Remember that we imported By from selenium.webdriver.common.by in the beginning to be able to search elements by different attributes (e. g. by class name)
In the second line, we simply simulate a mouse click on the element if it’s clickable.
Handling Common Web Scraping Challenges
- Changing website structures: To tackle the challenge of constantly shifting HTML structure, consider using scraping methods that target elements based on attributes rather than fixed positions. Also, regularly inspect the sites you are scraping to check for changes that might affect your scraper.
- Anti-Scraping mechanisms: Websites implement CAPTCHAs, IP blocks, and rate limiting to prevent automated scraping. To circumvent these mechanisms, try using different scraping agents with proxy servers and random delays between actions. If you want an all-in-one solution, you can also go for services like the scraping browser from BrightData.

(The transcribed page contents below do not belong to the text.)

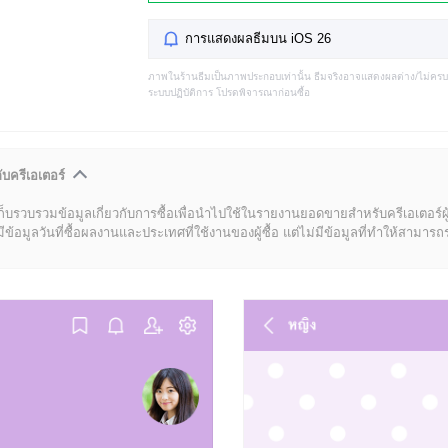
การแสดงผลธีมบน iOS 26
ภาพในร้านธีมเป็นภาพประกอบเท่านั้น ธีมจริงอาจแสดงผลต่าง/ไม่คร
ระบบปฏิบัติการ โปรดพิจารณาก่อนซื้อ
ับครีเอเตอร์
ก็บรวบรวมข้อมูลเกี่ยวกับการซื้อเพื่อนำไปใช้ในรายงานยอดขายสำหรับครีเอเตอร์ผ
มูลวันที่ซื้อผลงานและประเทศที่ใช้งานของผู้ซื้อ แต่ไม่มีข้อมูลที่ทำให้สามารถระบ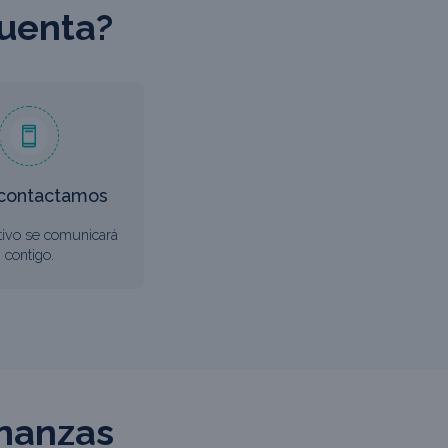
cuenta?
 contactamos
tivo se comunicará
contigo.
inanzas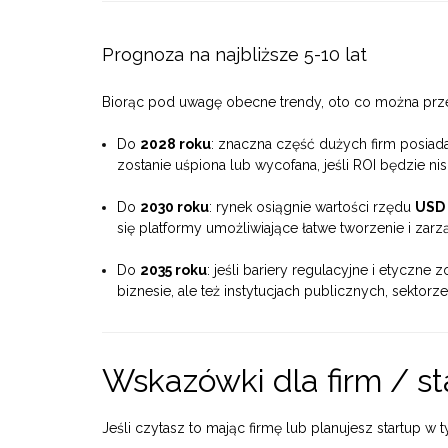
Prognoza na najbliższe 5-10 lat
Biorąc pod uwagę obecne trendy, oto co można prz
Do
2028 roku
: znaczna część dużych firm posiada
zostanie uśpiona lub wycofana, jeśli ROI będzie nisk
Do
2030 roku
: rynek osiągnie wartości rzędu
USD 
się platformy umożliwiające łatwe tworzenie i zarzą
Do
2035 roku
: jeśli bariery regulacyjne i etyczn
biznesie, ale też instytucjach publicznych, sektorze
Wskazówki dla firm / s
Jeśli czytasz to mając firmę lub planujesz startup w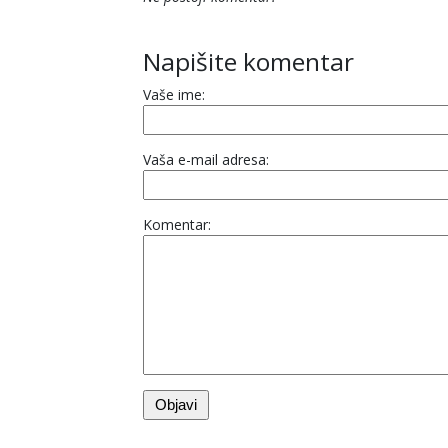
Napišite komentar
Vaše ime:
Vaša e-mail adresa:
Komentar: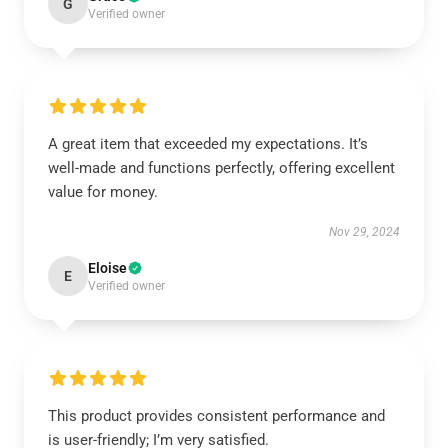
G
Verified owner
A great item that exceeded my expectations. It’s
well-made and functions perfectly, offering excellent
value for money.
Nov 29, 2024
Eloise
E
Verified owner
This product provides consistent performance and
is user-friendly; I’m very satisfied.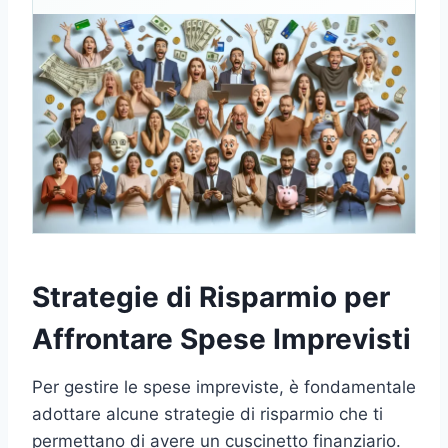
Strategie di Risparmio per
Affrontare Spese Imprevisti
Per gestire le spese impreviste, è fondamentale
adottare alcune strategie di risparmio che ti
permettano di avere un cuscinetto finanziario.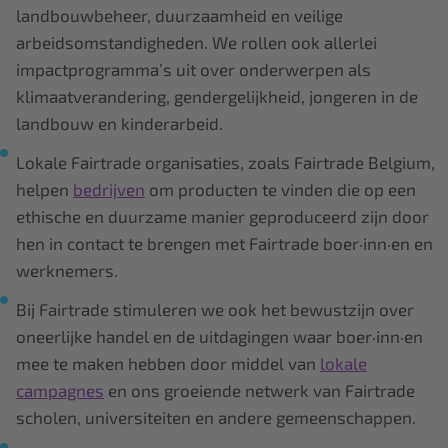
landbouwbeheer, duurzaamheid en veilige
arbeidsomstandigheden. We rollen ook allerlei
impactprogramma’s uit over onderwerpen als
klimaatverandering, gendergelijkheid, jongeren in de
landbouw en kinderarbeid.
Lokale Fairtrade organisaties, zoals
Fairtrade Belgium,
helpen
bedrijven
om producten te vinden die op een
ethische en duurzame manier geproduceerd zijn door
hen in contact te brengen met Fairtrade boer·inn·en en
werknemers.
Bij Fairtrade stimuleren we ook het bewustzijn over
oneerlijke handel en de uitdagingen waar boer·inn·en
mee te maken hebben door middel van
lokale
campagnes
en ons groeiende netwerk van Fairtrade
scholen, universiteiten en andere gemeenschappen.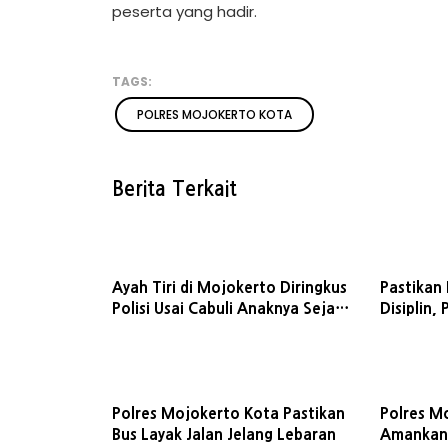
peserta yang hadir.
TAGS:
POLRES MOJOKERTO KOTA
Berita Terkait
Ayah Tiri di Mojokerto Diringkus
Pastikan 
Polisi Usai Cabuli Anaknya Sejak
Disiplin,
SD hingga Kuliah
Gelar Tes
Senjata 
Polres Mojokerto Kota Pastikan
Polres M
Bus Layak Jalan Jelang Lebaran
Amankan 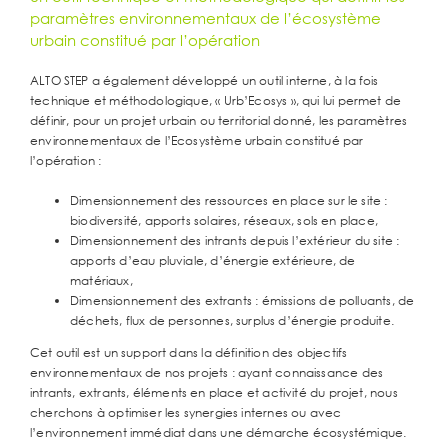
paramètres environnementaux de l’écosystème
urbain constitué par l’opération
ALTO STEP a également développé un outil interne, à la fois
technique et méthodologique, « Urb’Ecosys », qui lui permet de
définir, pour un projet urbain ou territorial donné, les paramètres
environnementaux de l’Ecosystème urbain constitué par
l’opération :
Dimensionnement des ressources en place sur le site :
biodiversité, apports solaires, réseaux, sols en place,
Dimensionnement des intrants depuis l’extérieur du site :
apports d’eau pluviale, d’énergie extérieure, de
matériaux,
Dimensionnement des extrants : émissions de polluants, de
déchets, flux de personnes, surplus d’énergie produite.
Cet outil est un support dans la définition des objectifs
environnementaux de nos projets : ayant connaissance des
intrants, extrants, éléments en place et activité du projet, nous
cherchons à optimiser les synergies internes ou avec
l’environnement immédiat dans une démarche écosystémique.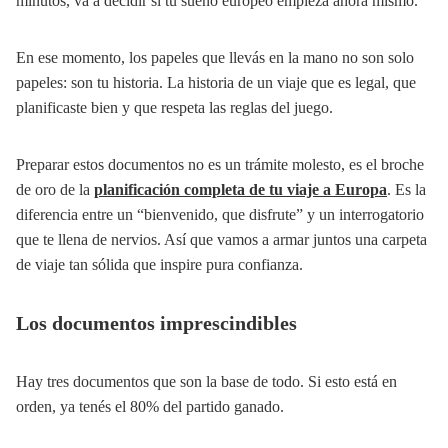
minutos, va a decidir si tu sueño europeo empieza ahora mismo.
En ese momento, los papeles que llevás en la mano no son solo
papeles: son tu historia. La historia de un viaje que es legal, que
planificaste bien y que respeta las reglas del juego.
Preparar estos documentos no es un trámite molesto, es el broche
de oro de la
planificación completa de tu viaje a Europa
. Es la
diferencia entre un “bienvenido, que disfrute” y un interrogatorio
que te llena de nervios. Así que vamos a armar juntos una carpeta
de viaje tan sólida que inspire pura confianza.
Los documentos imprescindibles
Hay tres documentos que son la base de todo. Si esto está en
orden, ya tenés el 80% del partido ganado.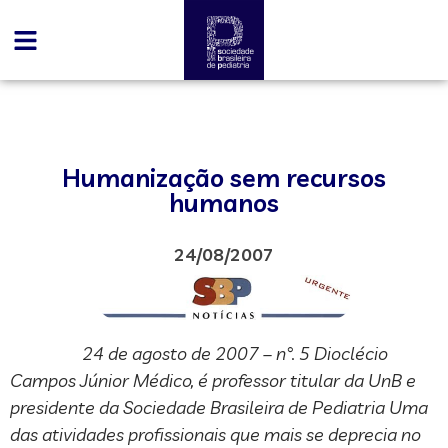
Humanização sem recursos
humanos
24/08/2007
24 de agosto de 2007 – n°. 5 Dioclécio
Campos Júnior Médico, é professor titular da UnB e
presidente da Sociedade Brasileira de Pediatria Uma
das atividades profissionais que mais se deprecia no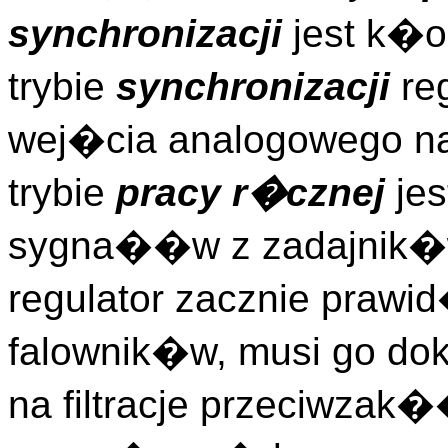
synchronizacji
jest k�
trybie
synchronizacji
reg
wej�cia analogowego n
trybie
pracy r�cznej
jes
sygna��w z zadajnik�w
regulator zacznie pra
falownik�w, musi go do
na filtracje przeciwza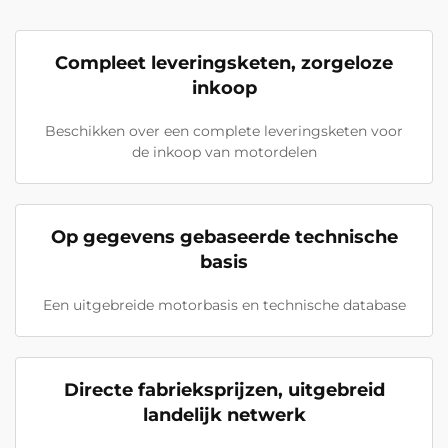
Compleet leveringsketen, zorgeloze
inkoop
Beschikken over een complete leveringsketen voor
de inkoop van motordelen
Op gegevens gebaseerde technische
basis
Een uitgebreide motorbasis en technische database
Directe fabrieksprijzen, uitgebreid
landelijk netwerk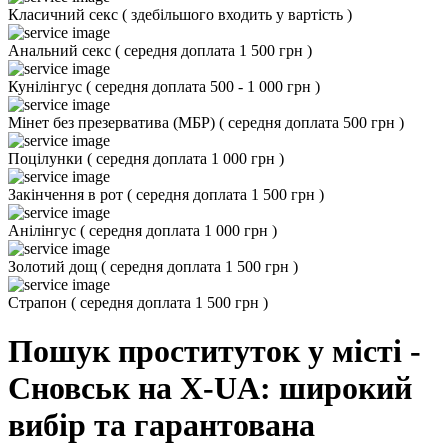
Класичний секс
(
здебільшого входить у вартість
)
Анальний секс
(
середня доплата 1 500 грн
)
Кунілінгус
(
середня доплата 500 - 1 000 грн
)
Мінет без презерватива (МБР)
(
середня доплата 500 грн
)
Поцілунки
(
середня доплата 1 000 грн
)
Закінчення в рот
(
середня доплата 1 500 грн
)
Анілінгус
(
середня доплата 1 000 грн
)
Золотий дощ
(
середня доплата 1 500 грн
)
Страпон
(
середня доплата 1 500 грн
)
Пошук проституток у місті -
Сновськ на X-UA: широкий
вибір та гарантована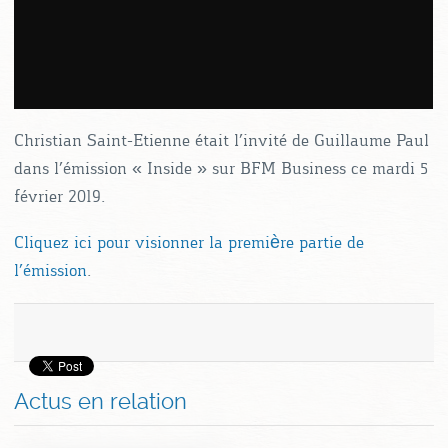
Christian Saint-Etienne était l’invité de Guillaume Paul
dans l’émission « Inside » sur BFM Business ce mardi 5
février 2019.
Cliquez ici pour visionner la première partie de
l’émission
.
Actus en relation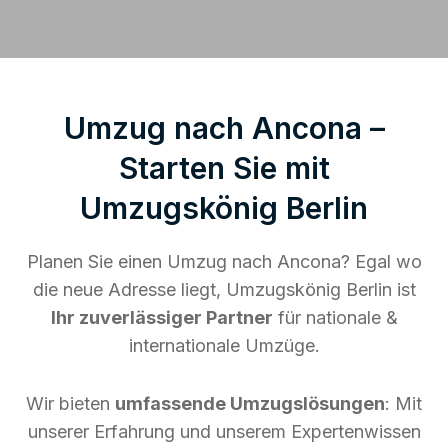
Umzug nach Ancona –
Starten Sie mit
Umzugskönig Berlin
Planen Sie einen Umzug nach Ancona? Egal wo
die neue Adresse liegt, Umzugskönig Berlin ist
Ihr zuverlässiger Partner
für nationale &
internationale Umzüge.
Wir bieten
umfassende Umzugslösungen
: Mit
unserer Erfahrung und unserem Expertenwissen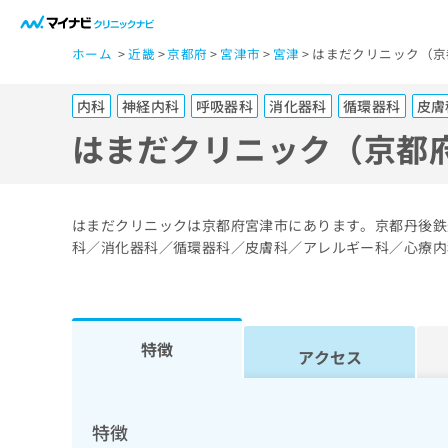
一
ホーム
近畿
京都府
宮津市
宮津
はまだクリニック（京
般
ユ
内科
神経内科
呼吸器科
消化器科
循環器科
皮膚
ー
ザ
はまだクリニック（京都
ー
の
方
はまだクリニックは京都府宮津市にあります。京都丹後鉄
は
科／消化器科／循環器科／皮膚科／アレルギー科／心療内
こ
ち
ら
特徴
アクセス
医
マ
療
イ
ナ
関
特徴
ビ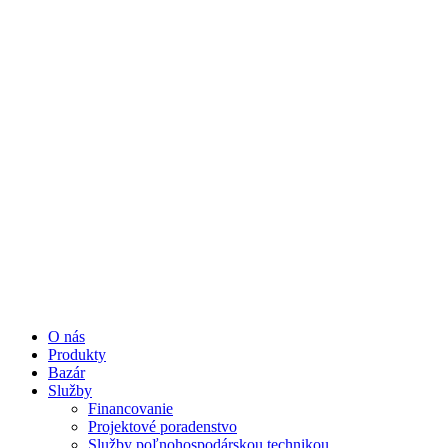
O nás
Produkty
Bazár
Služby
Financovanie
Projektové poradenstvo
Služby poľnohospodárskou technikou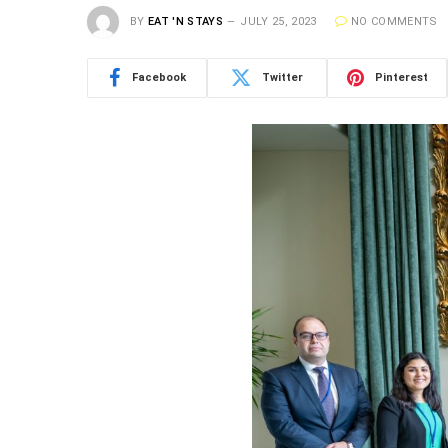
BY
EAT 'N STAYS
JULY 25, 2023
NO COMMENTS
Facebook
Twitter
Pinterest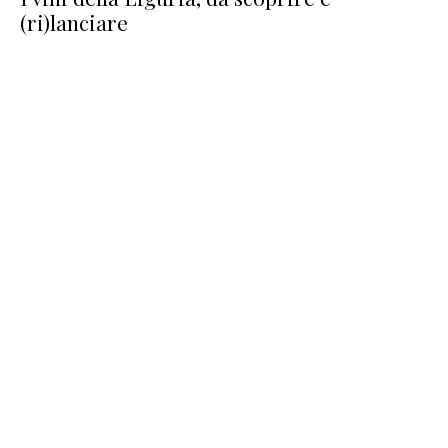
(ri)lanciare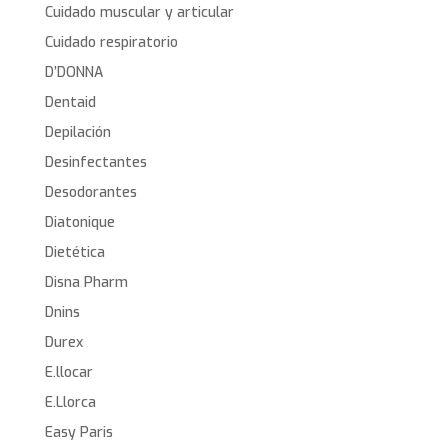
Cuidado muscular y articular
Cuidado respiratorio
D’DONNA
Dentaid
Depilación
Desinfectantes
Desodorantes
Diatonique
Dietética
Disna Pharm
Dnins
Durex
E.llocar
E.Llorca
Easy Paris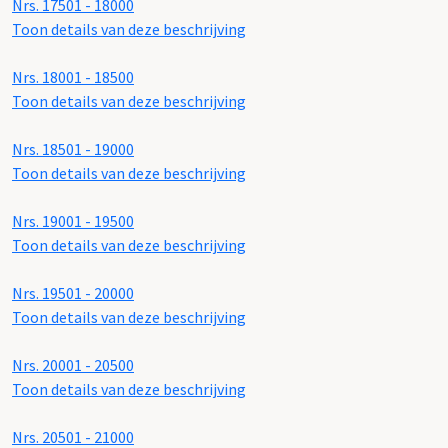
Nrs. 17501 - 18000
Toon details van deze beschrijving
Nrs. 18001 - 18500
Toon details van deze beschrijving
Nrs. 18501 - 19000
Toon details van deze beschrijving
Nrs. 19001 - 19500
Toon details van deze beschrijving
Nrs. 19501 - 20000
Toon details van deze beschrijving
Nrs. 20001 - 20500
Toon details van deze beschrijving
Nrs. 20501 - 21000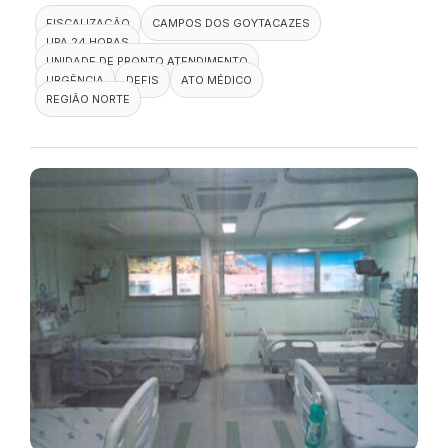
FISCALIZAÇÃO
CAMPOS DOS GOYTACAZES
UPA 24 HORAS
UNIDADE DE PRONTO ATENDIMENTO
URGÊNCIA
DEFIS
ATO MÉDICO
REGIÃO NORTE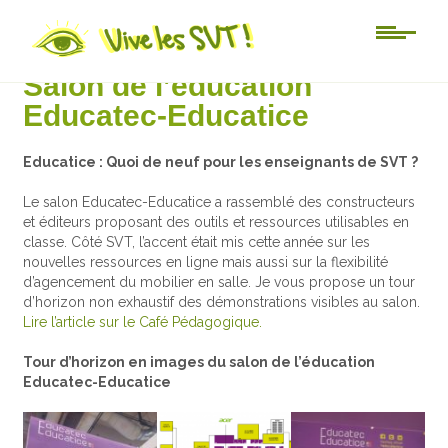
Au jour le jour
Salon de l’éducation
Educatec-Educatice
Educatice : Quoi de neuf pour les enseignants de SVT ?
Le salon Educatec-Educatice a rassemblé des constructeurs
et éditeurs proposant des outils et ressources utilisables en
classe. Côté SVT, l’accent était mis cette année sur les
nouvelles ressources en ligne mais aussi sur la flexibilité
d’agencement du mobilier en salle. Je vous propose un tour
d’horizon non exhaustif des démonstrations visibles au salon.
Lire l’article sur le Café Pédagogique.
Tour d’horizon en images du salon de l’éducation
Educatec-Educatice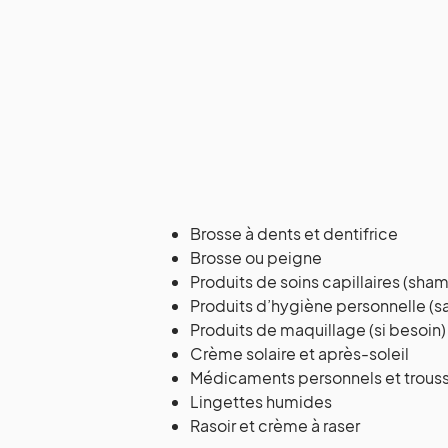
Brosse à dents et dentifrice
Brosse ou peigne
Produits de soins capillaires (s
Produits d’hygiène personnelle (s
Produits de maquillage (si besoin)
Crème solaire et après-soleil
Médicaments personnels et trous
Lingettes humides
Rasoir et crème à raser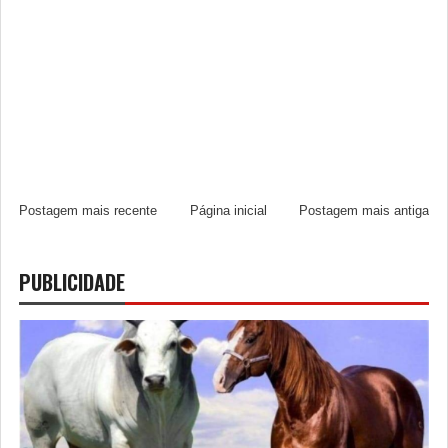
Postagem mais recente
Página inicial
Postagem mais antiga
PUBLICIDADE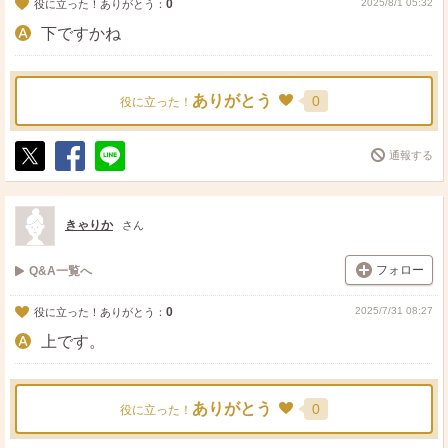
0
2025/8/1 05:32
役に立った！ありがとう：
下ですかね
ありがとう
0
役に立った！
通報する
ポ
シ
送
ス
ェ
る
ト
ア
きゃりか
さん
フォロー
Q&A一覧へ
0
2025/7/31 08:27
役に立った！ありがとう：
上です。
ありがとう
0
役に立った！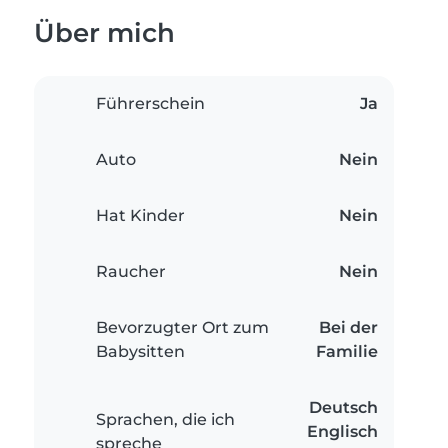
Über mich
Führerschein
Ja
Auto
Nein
Hat Kinder
Nein
Raucher
Nein
Bevorzugter Ort zum
Bei der
Babysitten
Familie
Deutsch
Sprachen, die ich
Englisch
spreche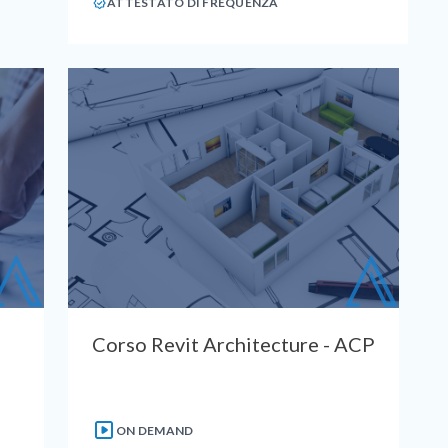
ATTESTATO DI FREQUENZA
Corso Revit Architecture - ACP
ON DEMAND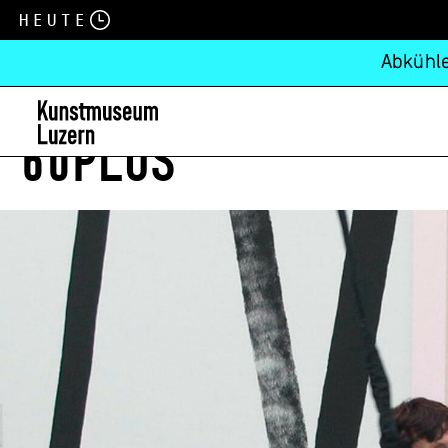
Heute
Abkühle
60PLUS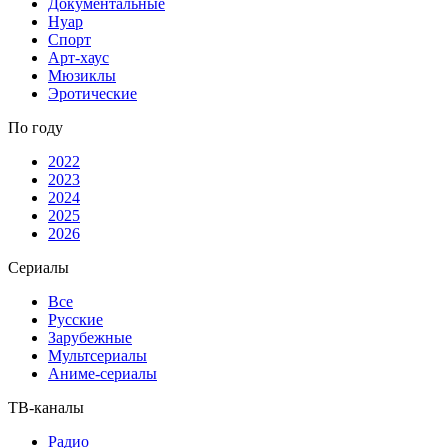
Документальные
Нуар
Спорт
Арт-хаус
Мюзиклы
Эротические
По году
2022
2023
2024
2025
2026
Сериалы
Все
Русские
Зарубежные
Мультсериалы
Аниме-сериалы
ТВ-каналы
Радио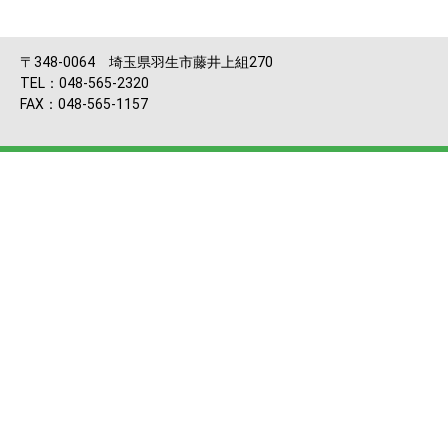
〒348-0064 埼玉県羽生市藤井上組270
TEL：048-565-2320
FAX：048-565-1157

- Website variety: To handle multiple different websites, each with a different structure, make sure to implement robust error handling in your scraper. Additionally, design your scraper in a modular way, separating data extraction logic from the rest of the script. This way, it is easier to adapt the scraper for multiple websites.
#3 Keep Practicing
As with any skill, web scraping becomes more refined with practice. While this guide equips you with fundamental knowledge, continuous practice is essential for mastering the art of web scraping. Here are some tips on how to further enhance your skills and become a professional web scraper:
- Explore diverse websites: To challenge yourself, try scraping a variety of different websites. Because each website presents unique structures and challenges, you will learn many different techniques to deal with certain problems.
- Experiment with libraries: Requests, BeautifulSoup, and Selenium offer a ton of features. Try exploring them by reading other guides and documentations. Also, play around with other libraries.
- Troubleshoot and debug: As you practice, you’ll encounter errors and unexpected behavoir. Embrace these moments as opportunities to learn! Debugging and problem solving are skills any programmer needs.
- Contribute in communites: Engage with other web scrapers by sharing your experiences and learning from others. For example, set up a GitHub profile where you share some of your work.
Conclusion
Data is the most valuable currency in our modern and digital world.
With web scraping, you have the ability to extract a ton of data from the internet and either use it for your own projects or provide it to other people and businesses in one single and structured place.
In this guide, you have learned the fundamentals of web scraping to start your journey as a web scraper.
As you proceed with this journey, keep practicing, experimenting, and refining your skills. With every website scraped, you’ll enhance your skillset and develop an intuition for effective data retrieval.
Thanks for reading and happy coding!